Repeat each entry below exactly, omitting any picture it holds.

[Supplied material — start]

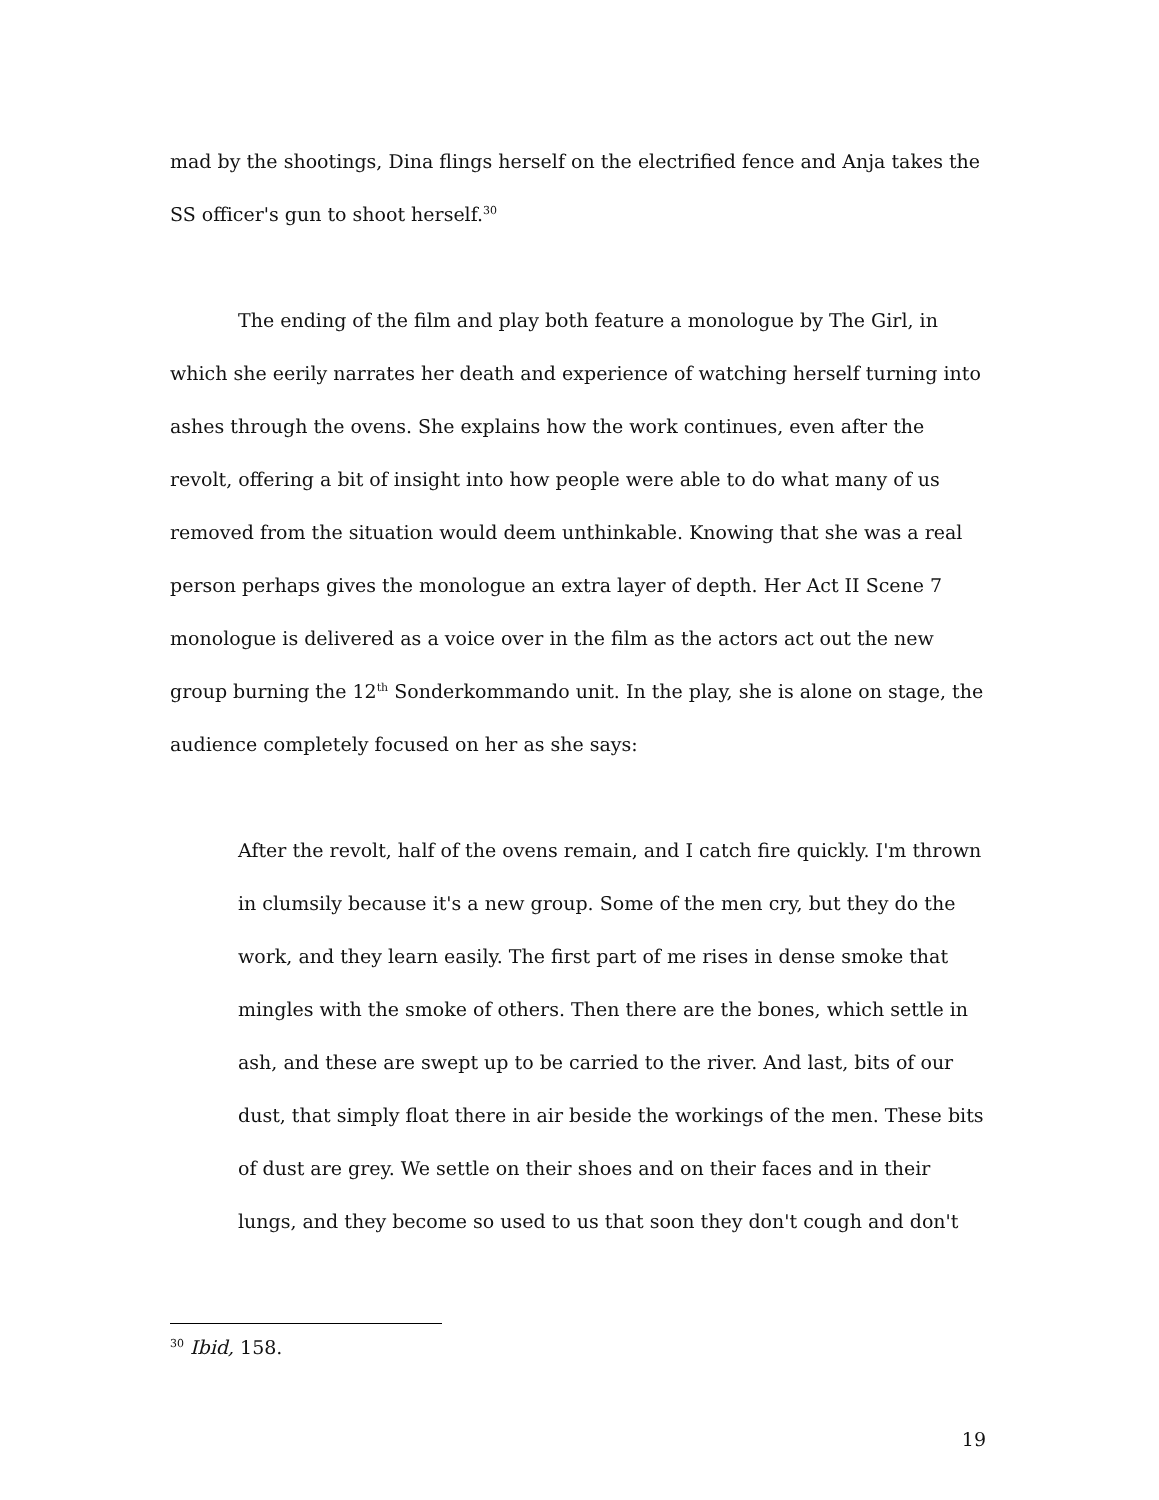mad by the shootings, Dina flings herself on the electrified fence and Anja takes the SS officer's gun to shoot herself.<sup>30</sup>
The ending of the film and play both feature a monologue by The Girl, in which she eerily narrates her death and experience of watching herself turning into ashes through the ovens. She explains how the work continues, even after the revolt, offering a bit of insight into how people were able to do what many of us removed from the situation would deem unthinkable. Knowing that she was a real person perhaps gives the monologue an extra layer of depth. Her Act II Scene 7 monologue is delivered as a voice over in the film as the actors act out the new group burning the 12<sup>th</sup> Sonderkommando unit. In the play, she is alone on stage, the audience completely focused on her as she says:
After the revolt, half of the ovens remain, and I catch fire quickly. I'm thrown in clumsily because it's a new group. Some of the men cry, but they do the work, and they learn easily. The first part of me rises in dense smoke that mingles with the smoke of others. Then there are the bones, which settle in ash, and these are swept up to be carried to the river. And last, bits of our dust, that simply float there in air beside the workings of the men. These bits of dust are grey. We settle on their shoes and on their faces and in their lungs, and they become so used to us that soon they don't cough and don't
<sup>30</sup> Ibid, 158.
19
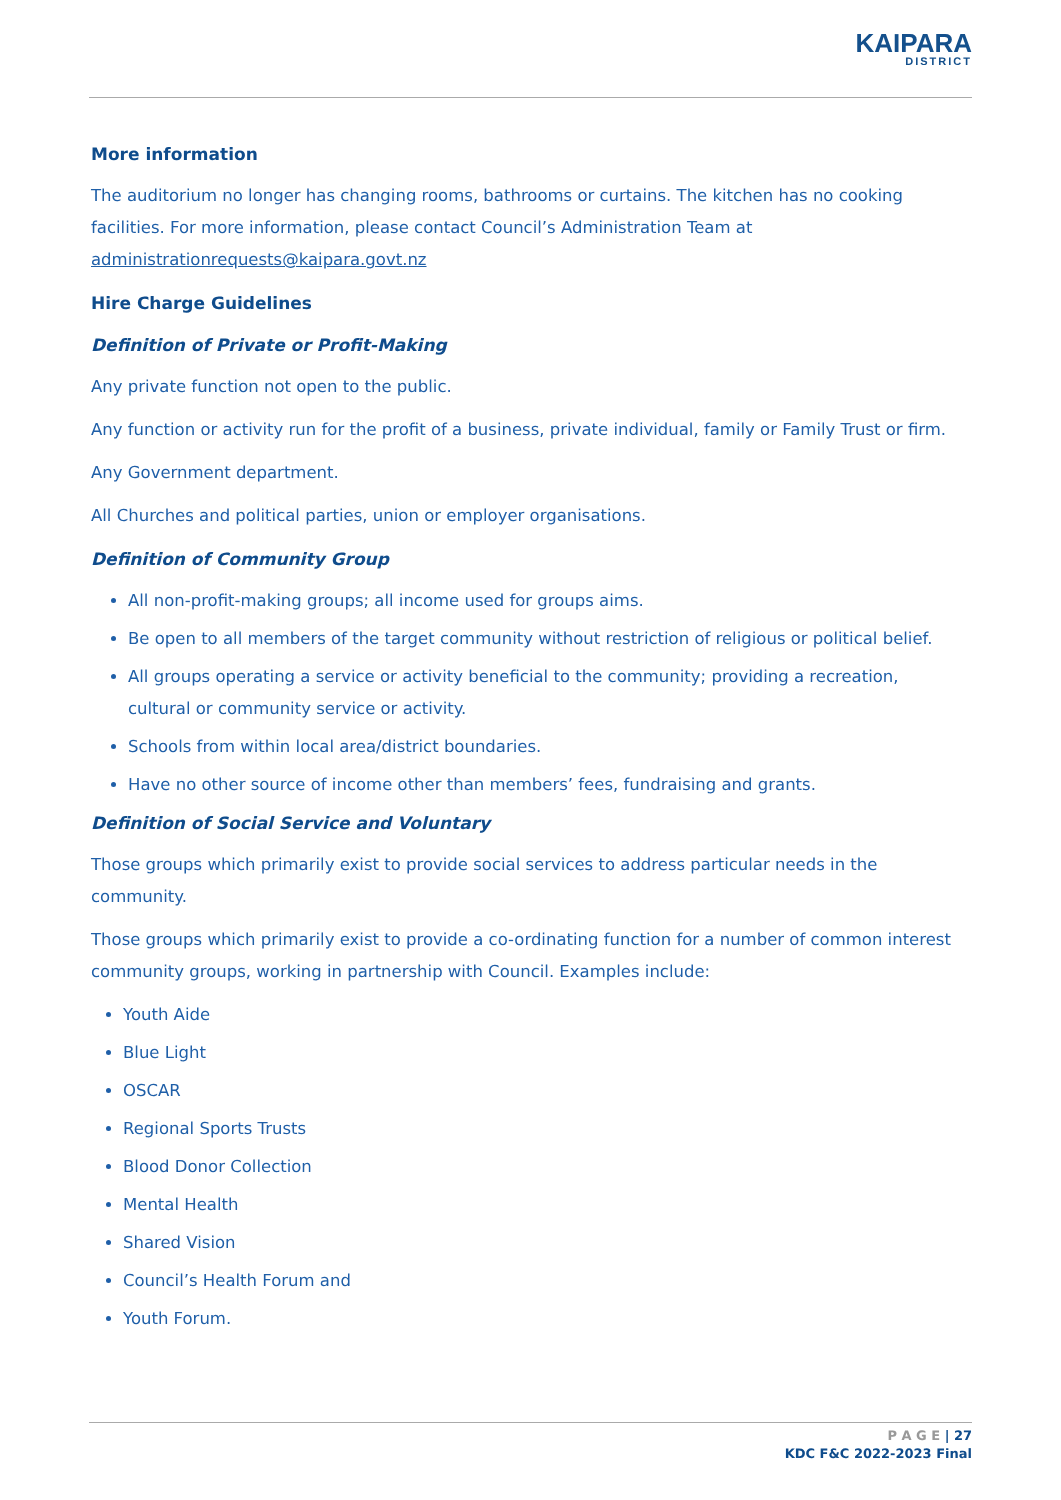KAIPARA
DISTRICT
More information
The auditorium no longer has changing rooms, bathrooms or curtains. The kitchen has no cooking facilities. For more information, please contact Council’s Administration Team at administrationrequests@kaipara.govt.nz
Hire Charge Guidelines
Definition of Private or Profit-Making
Any private function not open to the public.
Any function or activity run for the profit of a business, private individual, family or Family Trust or firm.
Any Government department.
All Churches and political parties, union or employer organisations.
Definition of Community Group
All non-profit-making groups; all income used for groups aims.
Be open to all members of the target community without restriction of religious or political belief.
All groups operating a service or activity beneficial to the community; providing a recreation, cultural or community service or activity.
Schools from within local area/district boundaries.
Have no other source of income other than members’ fees, fundraising and grants.
Definition of Social Service and Voluntary
Those groups which primarily exist to provide social services to address particular needs in the community.
Those groups which primarily exist to provide a co-ordinating function for a number of common interest community groups, working in partnership with Council. Examples include:
Youth Aide
Blue Light
OSCAR
Regional Sports Trusts
Blood Donor Collection
Mental Health
Shared Vision
Council’s Health Forum and
Youth Forum.
P A G E | 27
KDC F&C 2022-2023 Final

[Supplied material — finish]

— Response to the exercise —
mad by the shootings, Dina flings herself on the electrified fence and Anja takes the SS officer's gun to shoot herself.<sup>30</sup>
The ending of the film and play both feature a monologue by The Girl, in which she eerily narrates her death and experience of watching herself turning into ashes through the ovens. She explains how the work continues, even after the revolt, offering a bit of insight into how people were able to do what many of us removed from the situation would deem unthinkable. Knowing that she was a real person perhaps gives the monologue an extra layer of depth. Her Act II Scene 7 monologue is delivered as a voice over in the film as the actors act out the new group burning the 12<sup>th</sup> Sonderkommando unit. In the play, she is alone on stage, the audience completely focused on her as she says:
After the revolt, half of the ovens remain, and I catch fire quickly. I'm thrown in clumsily because it's a new group. Some of the men cry, but they do the work, and they learn easily. The first part of me rises in dense smoke that mingles with the smoke of others. Then there are the bones, which settle in ash, and these are swept up to be carried to the river. And last, bits of our dust, that simply float there in air beside the workings of the men. These bits of dust are grey. We settle on their shoes and on their faces and in their lungs, and they become so used to us that soon they don't cough and don't
<sup>30</sup> Ibid, 158.
19
KAIPARA
DISTRICT
More information
The auditorium no longer has changing rooms, bathrooms or curtains. The kitchen has no cooking facilities. For more information, please contact Council’s Administration Team at administrationrequests@kaipara.govt.nz
Hire Charge Guidelines
Definition of Private or Profit-Making
Any private function not open to the public.
Any function or activity run for the profit of a business, private individual, family or Family Trust or firm.
Any Government department.
All Churches and political parties, union or employer organisations.
Definition of Community Group
All non-profit-making groups; all income used for groups aims.
Be open to all members of the target community without restriction of religious or political belief.
All groups operating a service or activity beneficial to the community; providing a recreation, cultural or community service or activity.
Schools from within local area/district boundaries.
Have no other source of income other than members’ fees, fundraising and grants.
Definition of Social Service and Voluntary
Those groups which primarily exist to provide social services to address particular needs in the community.
Those groups which primarily exist to provide a co-ordinating function for a number of common interest community groups, working in partnership with Council. Examples include:
Youth Aide
Blue Light
OSCAR
Regional Sports Trusts
Blood Donor Collection
Mental Health
Shared Vision
Council’s Health Forum and
Youth Forum.
P A G E | 27
KDC F&C 2022-2023 Final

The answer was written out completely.